┌─ 처리할 기록

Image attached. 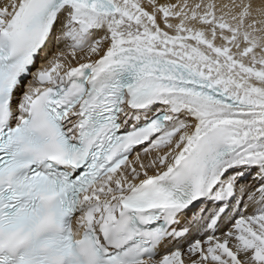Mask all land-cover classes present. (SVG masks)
Instances as JSON below:
<instances>
[{"label": "snow or ice", "instance_id": "6c2138e0", "mask_svg": "<svg viewBox=\"0 0 264 264\" xmlns=\"http://www.w3.org/2000/svg\"><path fill=\"white\" fill-rule=\"evenodd\" d=\"M0 264H264V0H2Z\"/></svg>", "mask_w": 264, "mask_h": 264}, {"label": "bare ground", "instance_id": "6f19581e", "mask_svg": "<svg viewBox=\"0 0 264 264\" xmlns=\"http://www.w3.org/2000/svg\"><path fill=\"white\" fill-rule=\"evenodd\" d=\"M0 2H2V0H0ZM172 2H175V0H172ZM225 2H226V0H225Z\"/></svg>", "mask_w": 264, "mask_h": 264}]
</instances>
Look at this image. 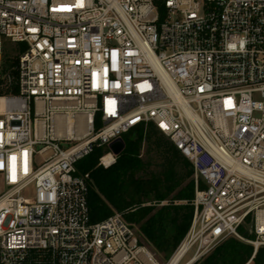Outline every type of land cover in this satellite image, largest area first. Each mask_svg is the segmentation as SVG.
Returning a JSON list of instances; mask_svg holds the SVG:
<instances>
[{"label":"built area","instance_id":"built-area-1","mask_svg":"<svg viewBox=\"0 0 264 264\" xmlns=\"http://www.w3.org/2000/svg\"><path fill=\"white\" fill-rule=\"evenodd\" d=\"M149 123L195 179L164 264L264 247V0H0V264H163L122 213L91 221L77 169Z\"/></svg>","mask_w":264,"mask_h":264},{"label":"trees","instance_id":"trees-1","mask_svg":"<svg viewBox=\"0 0 264 264\" xmlns=\"http://www.w3.org/2000/svg\"><path fill=\"white\" fill-rule=\"evenodd\" d=\"M16 51L11 46L6 52L8 63L17 62ZM122 138L125 148L110 166L100 164L107 147H97L77 163L79 173L90 175L91 221L120 212L145 244L168 259L192 225L196 190L192 163L153 123ZM240 230L254 238L244 226ZM195 264H264V247L254 253L251 243L230 237Z\"/></svg>","mask_w":264,"mask_h":264},{"label":"rangeland","instance_id":"rangeland-1","mask_svg":"<svg viewBox=\"0 0 264 264\" xmlns=\"http://www.w3.org/2000/svg\"><path fill=\"white\" fill-rule=\"evenodd\" d=\"M133 136L135 135V133H133L132 134ZM143 154H145V150H143ZM146 155V154H145ZM39 160H40V158H39ZM101 164V163H100ZM24 195H25V197H27V198H30V199H32V198H34V196H35V186H34V184H32V185H30L25 191H24ZM153 252H155V251H153ZM156 253V256H157V258H158V260L161 262V263H166L167 261H168V259L167 258H164V257H162V255H160V254H158L157 252H155ZM210 254V253H209ZM208 254V255H209ZM191 255H192V253H189L188 255H187V257L185 258V260L184 261H186V260H188L190 257H191ZM207 256V255H206ZM205 256V257H206ZM203 259V258H202Z\"/></svg>","mask_w":264,"mask_h":264},{"label":"water","instance_id":"water-1","mask_svg":"<svg viewBox=\"0 0 264 264\" xmlns=\"http://www.w3.org/2000/svg\"><path fill=\"white\" fill-rule=\"evenodd\" d=\"M125 148V141L122 137L114 140L111 144H110V149L111 151L118 156L119 154L122 153V151Z\"/></svg>","mask_w":264,"mask_h":264},{"label":"bare ground","instance_id":"bare-ground-1","mask_svg":"<svg viewBox=\"0 0 264 264\" xmlns=\"http://www.w3.org/2000/svg\"><path fill=\"white\" fill-rule=\"evenodd\" d=\"M113 160V155L111 154H107L105 157H104V161H106L107 163L111 162ZM179 257H176L173 262L171 264H175L176 261L178 260Z\"/></svg>","mask_w":264,"mask_h":264}]
</instances>
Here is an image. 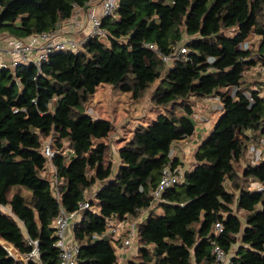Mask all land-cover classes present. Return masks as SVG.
<instances>
[{
    "label": "trees",
    "instance_id": "trees-1",
    "mask_svg": "<svg viewBox=\"0 0 264 264\" xmlns=\"http://www.w3.org/2000/svg\"><path fill=\"white\" fill-rule=\"evenodd\" d=\"M89 1L0 0V34L27 39L51 31ZM102 28L107 36L89 38L84 51L56 53L40 69L0 70V239L24 258L38 241L39 261L27 264H60V208L75 212L90 189L109 181L74 226L78 264H120L113 237L96 236L114 217L137 219L147 210L128 264H213L215 245L233 264H264V192L250 190L251 180L264 183V163L246 159L264 135V96L251 88V71L264 62V0H119L116 18ZM246 41L249 48L240 49ZM148 44L166 55L187 53L167 64ZM158 80L151 100L164 113L129 132L115 173L106 142L114 125L85 105L109 85L139 106ZM211 96L219 97L221 116L199 144L194 168L154 202L162 170L181 165L170 157L173 146L196 134L193 115ZM47 139L55 171L42 152ZM0 264L24 263L0 244Z\"/></svg>",
    "mask_w": 264,
    "mask_h": 264
},
{
    "label": "built area",
    "instance_id": "built-area-1",
    "mask_svg": "<svg viewBox=\"0 0 264 264\" xmlns=\"http://www.w3.org/2000/svg\"><path fill=\"white\" fill-rule=\"evenodd\" d=\"M90 0L85 7H75L73 15L64 22L56 25L51 31L35 34L30 36L28 39L13 38L9 43V50L0 49V59L6 58L0 65V70L10 69L17 70L21 67H27L34 65L40 69L44 63L49 62L52 55L56 53H78L84 51V41H78L74 39L71 30H76L79 25L77 16L86 10V17L88 23L92 27L91 37L105 38L107 36L106 31L102 28V22L105 18L115 19L116 12L119 7V0H98V8L94 7L93 10H88V7L93 3ZM71 36V37H70ZM73 37V38H72ZM250 46V42L246 41L240 45V49L246 50ZM147 47L162 57L163 61L169 64L174 58L179 57L182 54L187 53L185 47H181L172 55H166L153 44H148ZM259 71L264 77V62L259 65ZM231 95L236 93V88L228 89ZM249 101L254 102L252 95L247 94ZM213 111L221 112L222 105L215 107ZM197 126L207 123L210 119L208 116H204L200 113L193 115ZM42 152L48 160L49 167L52 171H55L52 165V159L56 155V151L52 148V140L49 139L43 143ZM69 152H66L68 154ZM171 158L179 157L178 154L171 151ZM246 159L253 166L257 167L261 163H264V135L262 136L259 145L252 144L246 151ZM184 178V172L180 167L173 168L170 165L166 166L162 170L160 182L156 189L153 190L152 195L154 202H161L163 193L172 187L178 185ZM57 180V179H56ZM56 182V181H55ZM250 190L252 192H264V183L251 180ZM91 199L86 197L79 205L75 212L68 213L64 208H60L59 214L54 222L56 243L55 247L59 250L60 264H78V255L80 252V245L75 241L74 236H70V223L74 222L75 217L78 214H83L88 210H92ZM145 219V217H139L137 219L118 220L117 218L111 219L105 231L101 235H97L96 239L103 238L106 236L113 237V244L119 255H124L130 249L133 248L139 224ZM223 224L217 222L214 230L217 235L223 232ZM34 249L28 254L26 258L17 256V252L14 249H10L5 245L7 251L16 257L18 260L27 264V261H39V242L31 241ZM213 254L215 261L213 264H233L232 256L219 245H215L213 248Z\"/></svg>",
    "mask_w": 264,
    "mask_h": 264
},
{
    "label": "rangeland",
    "instance_id": "rangeland-1",
    "mask_svg": "<svg viewBox=\"0 0 264 264\" xmlns=\"http://www.w3.org/2000/svg\"><path fill=\"white\" fill-rule=\"evenodd\" d=\"M229 33H232V31H230ZM13 38H16V37H12L4 33L0 34V49L9 50L8 49L9 43ZM5 59L6 58L0 59V65L2 64V62L5 61ZM169 66L171 65H167L166 68H169ZM259 67L260 66H257L256 71L255 70L253 71L254 73H252L253 75L252 77L259 78L261 76ZM246 79L252 80L251 76L249 75H247ZM160 83H161L160 80H158L150 87V89L147 91L143 99L140 101L139 106L137 105L135 107H131L129 96L128 95H124V96L117 95V90L109 85H103L101 87H98L96 93L93 95L91 100L85 105L86 112L89 115H91L93 118L109 120L114 125V131L111 133V135L106 141L111 146L110 159H112L114 163L118 155L119 148H121L125 143L124 139L129 137V132L139 125L148 126V125L153 124L157 116L164 113V109L162 107L155 106L151 100L152 95L160 87ZM203 104H204L203 108L196 111V113H202L204 112V110H207L210 107L218 105L217 102H213V101L206 102V103L204 102ZM220 116H221V112H215L210 117L212 119L210 123H212V125L214 126L217 123ZM198 128L199 126H197V129ZM48 140L49 139L45 141H48ZM177 151L178 149L176 148V152ZM185 159L186 158H184V161H186ZM186 163L187 161L184 162L183 166L180 165L184 173L185 171H187V168L185 169L184 167ZM86 197H89V196H86ZM148 213H149V210L142 211L139 214V217H146ZM72 224L73 223L71 222L69 230L72 229ZM134 246L133 248H136ZM120 261L122 263L121 258H120Z\"/></svg>",
    "mask_w": 264,
    "mask_h": 264
},
{
    "label": "crops",
    "instance_id": "crops-1",
    "mask_svg": "<svg viewBox=\"0 0 264 264\" xmlns=\"http://www.w3.org/2000/svg\"><path fill=\"white\" fill-rule=\"evenodd\" d=\"M92 2L93 3H91V5L88 7V10H93L94 7L98 8V4H99L98 0H94ZM86 13H87L86 10H82V12L77 16V19L80 22L79 25H78V28L76 30H74V31L71 30L74 39H76L78 41H84L85 42V41H87L90 38V35H91L92 27L88 23V19L86 17ZM254 70L256 71V69H254ZM253 71H251V73H254ZM253 80H252L251 88L253 87L256 90L257 89L260 90L261 91V96H264V77H263V75L261 74V76L259 78H254ZM211 101L217 102L218 103L217 106L220 105V101H219V97L218 96H216V97L215 96L208 97L207 99H205L204 102L206 103V102H211ZM217 106L210 107L207 110H204V112L200 113V114H203L204 116H208V118L210 120L207 123L200 125L199 128L196 130V134L193 137H191L190 139L175 143V145L173 146L174 152L176 154H178V156L180 158L181 166H183L184 162L187 161V163L184 166L185 169L187 168V171L192 170L194 168V165L196 164L195 152H196L199 144L201 143V141L203 139L207 138L210 135V133L212 132V130H213L214 126L212 125V123H210V121L212 120L210 117L215 112H217V111H213V109L215 107H217ZM205 111H207V112H205ZM208 132H209V134H208ZM176 148L178 149L177 152H176ZM184 158H186L185 159L186 161H184ZM188 159H190V160H188ZM120 163L121 162H120V158H119V154H118L116 159H115V173L117 172ZM188 169H190V170H188ZM107 182H109V181L98 182L92 189H90L88 191V193H87V196H89L88 198H90L91 200H95L97 192L102 188V186L104 184H107ZM81 219H82V214H78L75 217L74 222L72 224V229H70V236H74V226H75V224L79 223L81 221ZM0 244L5 247V242L4 241L0 240ZM7 246L12 250L13 245L10 244V246H12V247H10L9 245H7ZM13 249L15 250L14 247H13ZM133 249L134 248L130 249L124 255H119V252L117 251L118 256L122 259V263H120V264H128V262L133 258V255L135 256L136 249H134V250ZM17 256L23 257L21 254H17Z\"/></svg>",
    "mask_w": 264,
    "mask_h": 264
},
{
    "label": "bare ground",
    "instance_id": "bare-ground-1",
    "mask_svg": "<svg viewBox=\"0 0 264 264\" xmlns=\"http://www.w3.org/2000/svg\"><path fill=\"white\" fill-rule=\"evenodd\" d=\"M5 245L7 246V245H9V244H6V243H5ZM9 246H10V245H9ZM12 249H13V247H12Z\"/></svg>",
    "mask_w": 264,
    "mask_h": 264
},
{
    "label": "water",
    "instance_id": "water-1",
    "mask_svg": "<svg viewBox=\"0 0 264 264\" xmlns=\"http://www.w3.org/2000/svg\"><path fill=\"white\" fill-rule=\"evenodd\" d=\"M17 254H19V253H17Z\"/></svg>",
    "mask_w": 264,
    "mask_h": 264
}]
</instances>
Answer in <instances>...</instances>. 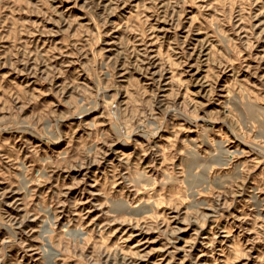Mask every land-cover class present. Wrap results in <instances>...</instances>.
I'll return each mask as SVG.
<instances>
[{
  "label": "rangeland",
  "instance_id": "obj_1",
  "mask_svg": "<svg viewBox=\"0 0 264 264\" xmlns=\"http://www.w3.org/2000/svg\"><path fill=\"white\" fill-rule=\"evenodd\" d=\"M0 264H264V0H0Z\"/></svg>",
  "mask_w": 264,
  "mask_h": 264
}]
</instances>
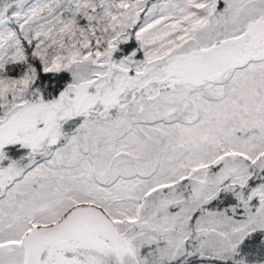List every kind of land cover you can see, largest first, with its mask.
<instances>
[{"label": "snow or ice", "instance_id": "6c2138e0", "mask_svg": "<svg viewBox=\"0 0 264 264\" xmlns=\"http://www.w3.org/2000/svg\"><path fill=\"white\" fill-rule=\"evenodd\" d=\"M0 264H264V0H0Z\"/></svg>", "mask_w": 264, "mask_h": 264}]
</instances>
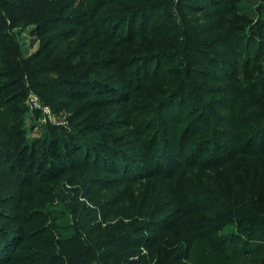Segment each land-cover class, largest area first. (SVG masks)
<instances>
[{
    "label": "trees",
    "instance_id": "obj_1",
    "mask_svg": "<svg viewBox=\"0 0 264 264\" xmlns=\"http://www.w3.org/2000/svg\"><path fill=\"white\" fill-rule=\"evenodd\" d=\"M253 1L0 0V264H264Z\"/></svg>",
    "mask_w": 264,
    "mask_h": 264
},
{
    "label": "rangeland",
    "instance_id": "obj_2",
    "mask_svg": "<svg viewBox=\"0 0 264 264\" xmlns=\"http://www.w3.org/2000/svg\"><path fill=\"white\" fill-rule=\"evenodd\" d=\"M264 4V0H254L253 1V9L252 12L254 13L256 11L257 6L260 7V5ZM254 20L257 19V17L252 16ZM254 23V22H252ZM44 39H40L37 37V35H33L30 30L26 29L22 34H21V42H22V47L24 50L25 55L28 54H33L35 53L41 46L42 41ZM151 87L148 88L151 93H157L156 89L157 87L155 85H150ZM151 98V97H150ZM150 100V99H149ZM148 100V101H149ZM28 106H29V111L25 114V123L23 124L24 127L27 129V140L29 141H34L35 139H44L45 138V126L51 124H57V125H64V126H69V123L66 119V116L60 113H57L52 109L50 104L46 103L44 101V98L39 96L38 94L34 92H30L28 94L27 98ZM177 104V103H176ZM177 109V106L176 108ZM264 165V160L261 162ZM260 163V164H261ZM249 165L253 168L257 166V163H249ZM22 168V167H20ZM40 168V167H39ZM39 168H36L35 170H31V166L27 163H24L23 170H25V173L30 174V172H33V175L35 176V179L37 178V175L41 172ZM241 168L240 164L237 163L234 166V174H236L239 169ZM26 174V175H27ZM44 180H46L48 177H45V172H42ZM27 177V176H24ZM34 179V180H35ZM36 191L37 188H34L31 191L23 192L26 193V196L31 197L32 199H36ZM117 191H121V189H118ZM117 191H115L117 193ZM114 193V194H116ZM44 201V199L42 200ZM50 205V203H47ZM32 208H44L42 205H37L36 203L32 204V200L29 204Z\"/></svg>",
    "mask_w": 264,
    "mask_h": 264
}]
</instances>
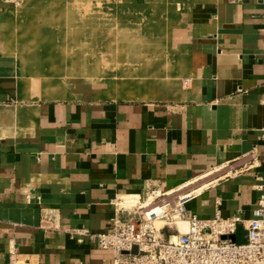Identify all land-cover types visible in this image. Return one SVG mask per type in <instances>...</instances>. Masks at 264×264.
<instances>
[{"label": "crops", "instance_id": "1", "mask_svg": "<svg viewBox=\"0 0 264 264\" xmlns=\"http://www.w3.org/2000/svg\"><path fill=\"white\" fill-rule=\"evenodd\" d=\"M161 1L169 55L137 100H40L0 55V264H113L80 232L107 230L117 201L152 191L171 203L192 194L185 208L202 220L253 218L264 0ZM18 5L0 0V16Z\"/></svg>", "mask_w": 264, "mask_h": 264}, {"label": "rangeland", "instance_id": "2", "mask_svg": "<svg viewBox=\"0 0 264 264\" xmlns=\"http://www.w3.org/2000/svg\"><path fill=\"white\" fill-rule=\"evenodd\" d=\"M139 2L18 0L1 12L0 55L38 82L40 100H137L132 91L146 95L150 67L168 59L171 24L160 15L165 1Z\"/></svg>", "mask_w": 264, "mask_h": 264}, {"label": "built area", "instance_id": "3", "mask_svg": "<svg viewBox=\"0 0 264 264\" xmlns=\"http://www.w3.org/2000/svg\"><path fill=\"white\" fill-rule=\"evenodd\" d=\"M261 138L264 142V128ZM254 190L258 198L251 220L240 215L223 218L219 209L212 219L202 220L187 212L188 196L171 203L152 191L146 200L150 207L125 208L117 201L107 230H84L80 235L98 249L112 251L113 264H264V174L255 176ZM158 207L163 209L159 213ZM174 214L187 220L185 232L174 222ZM232 235L235 243L229 239Z\"/></svg>", "mask_w": 264, "mask_h": 264}, {"label": "bare ground", "instance_id": "4", "mask_svg": "<svg viewBox=\"0 0 264 264\" xmlns=\"http://www.w3.org/2000/svg\"><path fill=\"white\" fill-rule=\"evenodd\" d=\"M83 90V89H82ZM83 94V93H82ZM67 97V96H66ZM204 189V188H203ZM203 189H200V190H198V191H196V192H193V193H195V194H198L200 191H202ZM170 194H172V193H170ZM168 195V194H167ZM172 195H174V194H172ZM157 196L158 197H162L163 195L160 193V192H158L157 193ZM186 196H192V194H189V195H186ZM164 202H167L165 199H162ZM120 205H122V206H125V208H132V207H134V206H139V205H142V207L143 208H145V207H150L151 206V204L152 203H150V202H147V201H145V202H139V200L138 199H135V198H124V199H122V200H120ZM163 209L161 208V207H158V208H156V212L157 213H159V212H161ZM173 219H174V222L177 224V226H178V228L180 229V231L181 232H185L186 230H187V227H188V222H187V220H184V219H181V218H177V215L176 214H174L173 215ZM180 223H182L181 225H180ZM184 223H186L187 224V226L186 225H184Z\"/></svg>", "mask_w": 264, "mask_h": 264}, {"label": "water", "instance_id": "5", "mask_svg": "<svg viewBox=\"0 0 264 264\" xmlns=\"http://www.w3.org/2000/svg\"><path fill=\"white\" fill-rule=\"evenodd\" d=\"M226 239H227L226 236L222 237V240H226ZM229 239H231L234 243L237 241V237L235 235L229 236Z\"/></svg>", "mask_w": 264, "mask_h": 264}]
</instances>
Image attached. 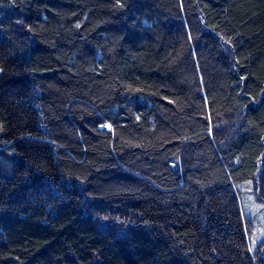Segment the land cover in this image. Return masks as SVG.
<instances>
[{
    "label": "trees",
    "instance_id": "obj_1",
    "mask_svg": "<svg viewBox=\"0 0 264 264\" xmlns=\"http://www.w3.org/2000/svg\"><path fill=\"white\" fill-rule=\"evenodd\" d=\"M0 264H264V0H0Z\"/></svg>",
    "mask_w": 264,
    "mask_h": 264
},
{
    "label": "rangeland",
    "instance_id": "obj_2",
    "mask_svg": "<svg viewBox=\"0 0 264 264\" xmlns=\"http://www.w3.org/2000/svg\"><path fill=\"white\" fill-rule=\"evenodd\" d=\"M249 202L251 203L250 200L242 199V203H243L244 208H245L246 210L248 209ZM250 208H251V209H255V208H257V205H255V206L252 208V207H251V204H250Z\"/></svg>",
    "mask_w": 264,
    "mask_h": 264
}]
</instances>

└─

# 과제 지시
위의 줄 가운데 문자열 "JSON"를 포함한 줄을 모두 찾아 빠짐없이 옮겨 보고하시오.

# 올바른 결과
Instances as JSON below:
Returning a JSON list of instances; mask_svg holds the SVG:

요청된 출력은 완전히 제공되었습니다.